### Task inputs

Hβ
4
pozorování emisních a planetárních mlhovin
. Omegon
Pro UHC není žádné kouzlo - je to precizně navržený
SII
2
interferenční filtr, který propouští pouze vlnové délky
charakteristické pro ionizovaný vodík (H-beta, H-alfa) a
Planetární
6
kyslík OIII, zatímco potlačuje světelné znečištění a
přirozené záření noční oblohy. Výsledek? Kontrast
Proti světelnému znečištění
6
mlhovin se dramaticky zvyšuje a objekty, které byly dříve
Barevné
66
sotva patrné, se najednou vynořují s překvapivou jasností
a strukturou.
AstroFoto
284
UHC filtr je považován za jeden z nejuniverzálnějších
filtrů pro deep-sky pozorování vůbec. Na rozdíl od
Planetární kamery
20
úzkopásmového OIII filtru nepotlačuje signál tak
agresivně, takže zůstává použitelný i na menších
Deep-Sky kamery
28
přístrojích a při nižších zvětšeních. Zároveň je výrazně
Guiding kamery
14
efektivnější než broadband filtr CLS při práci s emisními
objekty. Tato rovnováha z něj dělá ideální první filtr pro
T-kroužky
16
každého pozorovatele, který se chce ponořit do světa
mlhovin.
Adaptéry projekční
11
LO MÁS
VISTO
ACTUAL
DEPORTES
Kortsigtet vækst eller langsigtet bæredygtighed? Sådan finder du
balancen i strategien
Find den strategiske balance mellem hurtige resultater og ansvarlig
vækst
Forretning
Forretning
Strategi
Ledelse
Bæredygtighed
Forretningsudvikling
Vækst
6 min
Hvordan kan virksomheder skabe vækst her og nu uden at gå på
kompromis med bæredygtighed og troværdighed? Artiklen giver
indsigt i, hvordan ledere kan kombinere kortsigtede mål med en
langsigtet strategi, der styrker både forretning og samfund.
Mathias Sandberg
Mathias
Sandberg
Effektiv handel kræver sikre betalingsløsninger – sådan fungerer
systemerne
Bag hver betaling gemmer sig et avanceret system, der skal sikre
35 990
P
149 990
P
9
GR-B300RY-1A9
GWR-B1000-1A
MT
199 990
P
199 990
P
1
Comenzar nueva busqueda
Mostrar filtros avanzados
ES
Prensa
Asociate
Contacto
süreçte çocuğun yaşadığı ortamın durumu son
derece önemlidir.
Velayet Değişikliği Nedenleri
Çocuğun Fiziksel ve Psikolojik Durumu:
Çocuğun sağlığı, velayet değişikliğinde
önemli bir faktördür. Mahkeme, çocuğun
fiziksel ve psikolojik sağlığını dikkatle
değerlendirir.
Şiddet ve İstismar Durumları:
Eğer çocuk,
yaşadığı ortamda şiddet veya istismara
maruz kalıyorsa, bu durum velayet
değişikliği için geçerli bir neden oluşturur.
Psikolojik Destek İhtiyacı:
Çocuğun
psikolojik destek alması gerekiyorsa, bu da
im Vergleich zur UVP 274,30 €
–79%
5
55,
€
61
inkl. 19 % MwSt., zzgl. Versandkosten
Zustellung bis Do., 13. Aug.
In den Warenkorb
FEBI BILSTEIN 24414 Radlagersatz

### Exercise prompt
Please give an exact copy of the lines above, beginning with the line containing "přístrojích a při" and running through the line containing "maruz kalıyorsa, bu durum velayet", and of no other lines.

### Output
přístrojích a při nižších zvětšeních. Zároveň je výrazně
Guiding kamery
14
efektivnější než broadband filtr CLS při práci s emisními
objekty. Tato rovnováha z něj dělá ideální první filtr pro
T-kroužky
16
každého pozorovatele, který se chce ponořit do světa
mlhovin.
Adaptéry projekční
11
LO MÁS
VISTO
ACTUAL
DEPORTES
Kortsigtet vækst eller langsigtet bæredygtighed? Sådan finder du
balancen i strategien
Find den strategiske balance mellem hurtige resultater og ansvarlig
vækst
Forretning
Forretning
Strategi
Ledelse
Bæredygtighed
Forretningsudvikling
Vækst
6 min
Hvordan kan virksomheder skabe vækst her og nu uden at gå på
kompromis med bæredygtighed og troværdighed? Artiklen giver
indsigt i, hvordan ledere kan kombinere kortsigtede mål med en
langsigtet strategi, der styrker både forretning og samfund.
Mathias Sandberg
Mathias
Sandberg
Effektiv handel kræver sikre betalingsløsninger – sådan fungerer
systemerne
Bag hver betaling gemmer sig et avanceret system, der skal sikre
35 990
P
149 990
P
9
GR-B300RY-1A9
GWR-B1000-1A
MT
199 990
P
199 990
P
1
Comenzar nueva busqueda
Mostrar filtros avanzados
ES
Prensa
Asociate
Contacto
süreçte çocuğun yaşadığı ortamın durumu son
derece önemlidir.
Velayet Değişikliği Nedenleri
Çocuğun Fiziksel ve Psikolojik Durumu:
Çocuğun sağlığı, velayet değişikliğinde
önemli bir faktördür. Mahkeme, çocuğun
fiziksel ve psikolojik sağlığını dikkatle
değerlendirir.
Şiddet ve İstismar Durumları:
Eğer çocuk,
yaşadığı ortamda şiddet veya istismara
maruz kalıyorsa, bu durum velayet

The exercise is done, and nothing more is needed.